By Allison Aubrey | February 4, 2020 | NPR Life Kit
Have you ever noticed how tough it is to be present? We spend so much time planning and worrying about the future or dwelling on the past.
“We’re in a trance of thinking. We’re time traveling,” says Tara Brach, a world-renowned psychologist and mindfulness teacher. “We’re in the future, we’re in the past.”
And all this ruminating gets in the way of enjoying life — we can miss out on the good stuff.
If you reflect on your life, Brach asks, how often can you sense that the fear of failing or not being good enough “was in some way dampening or contracting or pulling you away from real intimacy or spontaneity or enjoying a sunset?”

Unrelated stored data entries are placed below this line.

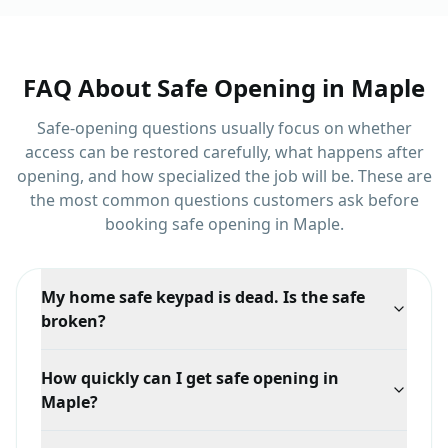
FAQ About
Safe Opening
in
Maple
Safe-opening questions usually focus on whether
access can be restored carefully, what happens after
opening, and how specialized the job will be.
These are
the most common questions customers ask before
booking
safe opening
in
Maple
.
My home safe keypad is dead. Is the safe
broken?
Probably not. Dead batteries are the most common
How quickly can I get safe opening in
cause by a wide margin, and replacing them usually
Maple?
restores normal operation. If it does not, the lock may
need attention.
Response time depends on your exact location in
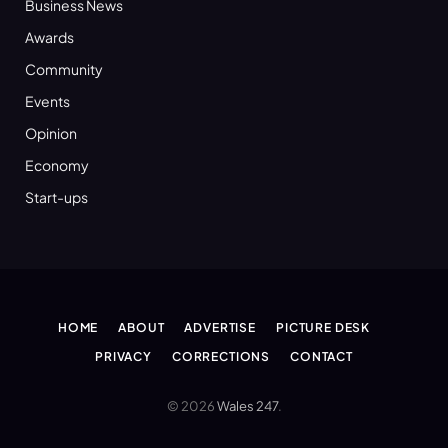
Business News
Awards
Community
Events
Opinion
Economy
Start-ups
HOME
ABOUT
ADVERTISE
PICTURE DESK
PRIVACY
CORRECTIONS
CONTACT
© 2026
Wales 247
.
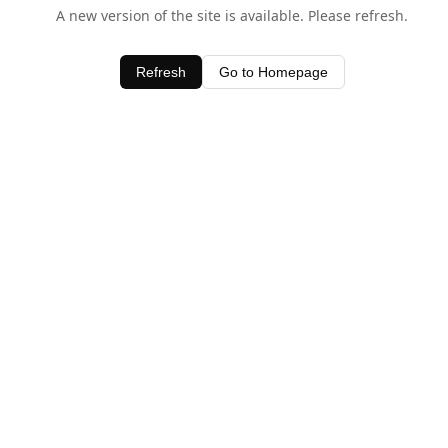
A new version of the site is available. Please refresh.
Refresh
Go to Homepage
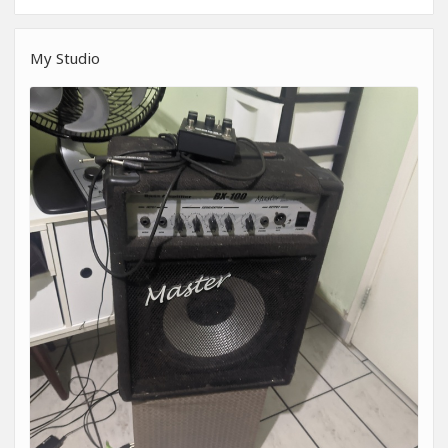
My Studio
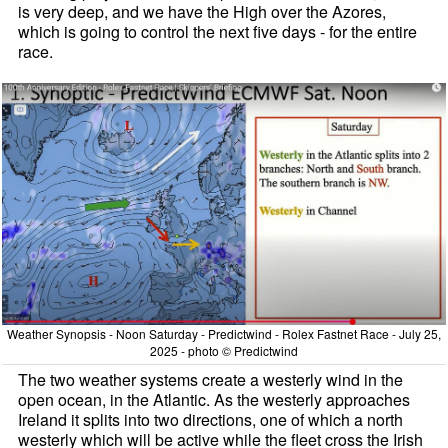
is very deep, and we have the High over the Azores,
which is going to control the next five days - for the entire
race.
Weather Synopsis - Noon Saturday - Predictwind - Rolex Fastnet Race - July 25,
2025 - photo © Predictwind
The two weather systems create a westerly wind in the
open ocean, in the Atlantic. As the westerly approaches
Ireland it splits into two directions, one of which a north
westerly which will be active while the fleet cross the Irish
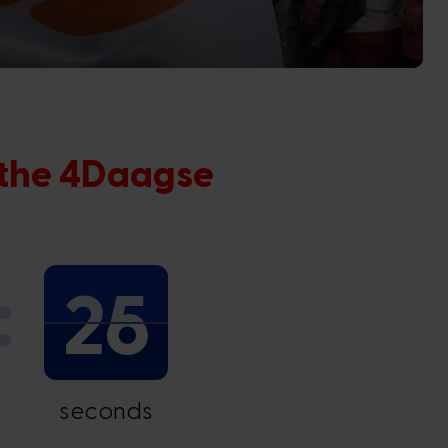
 the 4Daagse
24
seconds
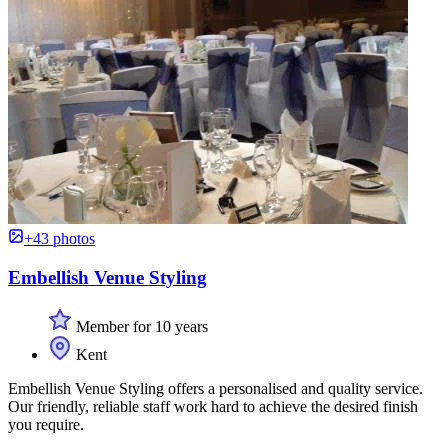
+43 photos
Embellish Venue Styling
Member for 10 years
Kent
Embellish Venue Styling offers a personalised and quality service.
Our friendly, reliable staff work hard to achieve the desired finish
you require.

Life Kit host Allison Aubrey spoke with Brach about her latest book, Radical Compassion: Learning to Love Yourself and Your World with the Practice of RAIN. The book outlines the mindfulness tool, RAIN, an acronym for a four-step process: recognize, allow, investigate and nurture.
This interview has been edited for length and clarity.
What is mindfulness at its core. Can you describe mindfulness in a sentence or two?
Mindfulness is paying attention to what’s happening in the present moment without judgment.
What is the purpose? What is the benefit of paying attention to the present moment?
We step out of our thoughts about the past and the future, and we actually start occupying a space of presence that is bigger than the particular emotions or thoughts that are going on.
Mindfulness gives us more choice as to how we want to experience things, what we want to say, what we want to do. So instead of reacting, we can actually respond from more intelligence, more kindness. It actually lets us inhabit our best selves.